É antiga a discussão entre os clubes paraenses sobre o problema  das arbitragens no nosso futebol.A grita é geral, embora, a meu ver, quem sofra mais sejam as equipes que não têm muita torcida. Os privilegiados com os "erros" normalmente são Remo e Paysandu. Só que o problema é tão sério, ou melhor, os "juízes" são de tão má qualidade que até os dois reclamam. Agora é o Remo que não quer árbitro local nos jogos das semifinais do Campeonato contra a equipe do Cametá. Para isso, a equipe azulina já enviou documento para Comissão de Arbitragem da FPF em nome do presidente, José  GilbertoGulhermino de Abreu. Sobre este cidadão Guilhermino, depois do verdadeiro assalto sofrido pela Tuna em Cametá, ele deu entrevista e falou o seguinte: "É sempre assim. Quando alguém perde tem que culpar o juiz". E completou com esta pérola: "Ví o tape do jogo e sinceramente acho que não houve erros. Nossos juízes acertam mais que erram". Beleza Guilhermino! Talvez eles devessem errar  mais  do que acertam, não é mesmo?

terça-feira, 1 de março de 2011

Remo já quer mexer na tabela.

É muito importante que a FPF não faça o jogo dos dois grandes, agora na reta final do Campeonato Paraense. E preciso que haja seriedade e não o jogo dos dois -Remo e Paysandu.  A Imprensa já começou a noticiar que o Remo quer o jogo de volta dele com o Cametá, que está marcado para às 16 horas do dia 13 no Baenão, para as 20,30 horas de segunda-feira. Se a FPF aceitar a mudança pedida (ou imposta) pelo Remo, é perigoso o Paysandu também querer mudar alguma coisa na sua partida, sempre na certeza de ambos se darem bem.
É preciso que as cabeças mudem. Temos que parar de pensar e achar que só existem Remo e Paysandu.É importante que o tratamento da Federação, da Imprensa, das arbitragens sejam iguais para todas as agremiações. Da maneira que fazem futebol, protegendo só as duas equipes, os outros participantes ficam desestimulados.  E embora os dois façam maior investimento em suas  equipes -e a tendência de quem investe mais é sempre logicamente vencer-, é importante que fique bem caracterizado que Remo e  Paysandu não fazem futebol só. As outras equipes são importantes e merecem ter o mesmo tratamento que os dois.

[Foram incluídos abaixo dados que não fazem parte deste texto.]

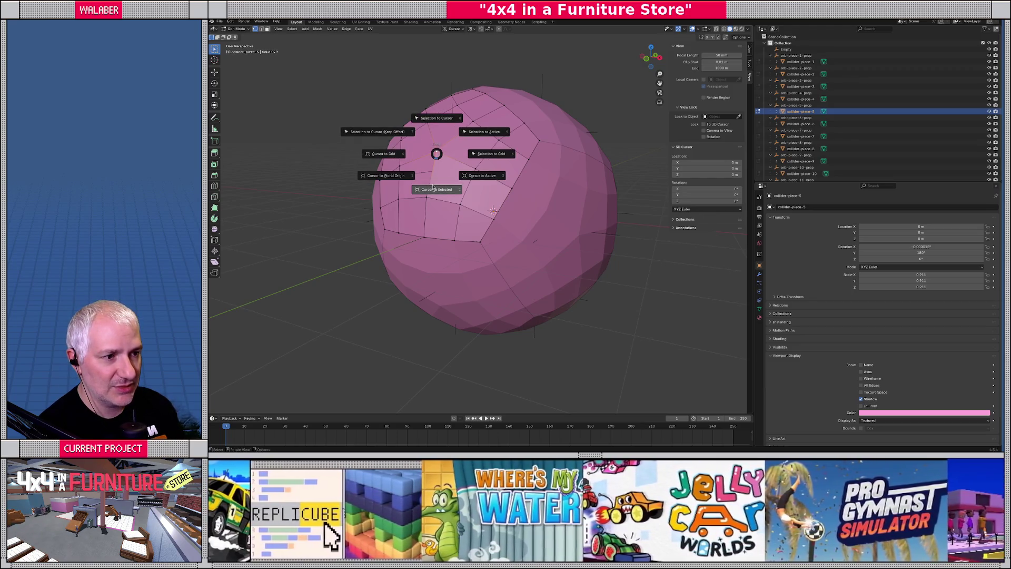
{"action": "left_click", "coordinate": [437, 156]}
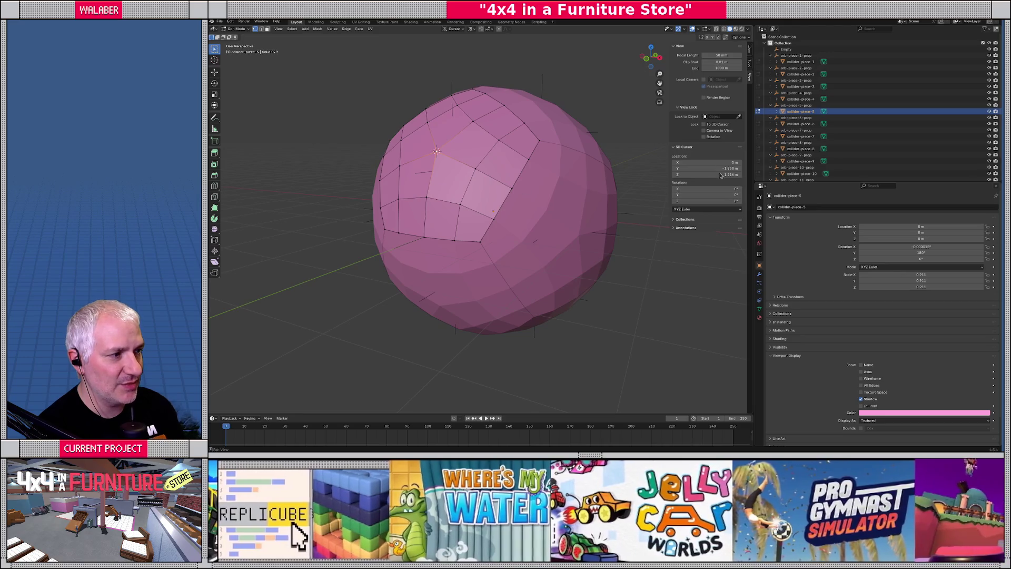
{"action": "key", "text": "shift+s"}
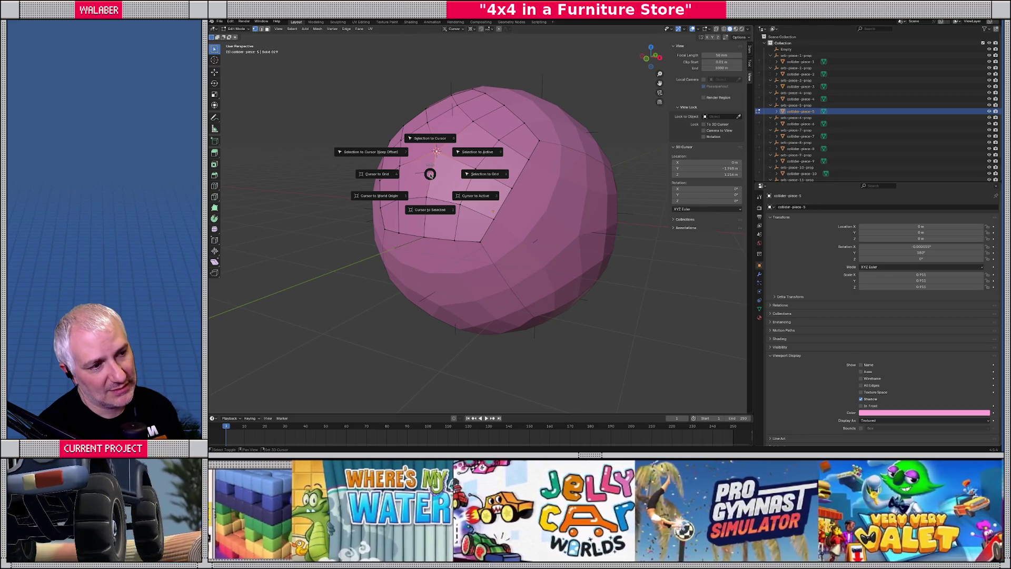
{"action": "key", "text": "Escape"}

Tuna foi garfada pela arbitragem em Cametá. E agora FPF?

Conversei com autênticos e sérios cruzmaltinos ontem e hoje, que falaram sobre o quanto a Tuna foi garfada pela arbitragem  em Cametá. Para mim não não foi  nenhuma surpresa meterem a mão na Tuna. Inclusive, na sexta-feira, preveni o Presidente sobre a possibilidade da arbitragem errar a favor do Cametá. Ele disse que tinha a garantia que a arbitragem trabalharia com seriedade. Mas, pelo visto, aconteceu o inverso.
A Tuna ser prejudicada por árbitros aqui parece já ser uma cultura. Nunca um juiz favorece à Águia do Souza, muito pelo contrário. Eles abusam de errar sempre contra nossa equipe. E isso não é choradeira, não. São fatos. Os árbitros erram à vontade contra a Tuna e  a Imprensa, infelizmente, que poderia denunciar esses abusos, nunca fala nada. Ou seja, como tem uma máxima que diz: "quem cala consente", certamente a Imprensa ou não vê nada ou consente com o que as arbitragens fazem com a  Águia. Aqui, mais uma vez, o nosso protesto contra a FPF, contra os árbitros e contra os veículos de Imprensa que "não vêem" os erros contra a Tuna.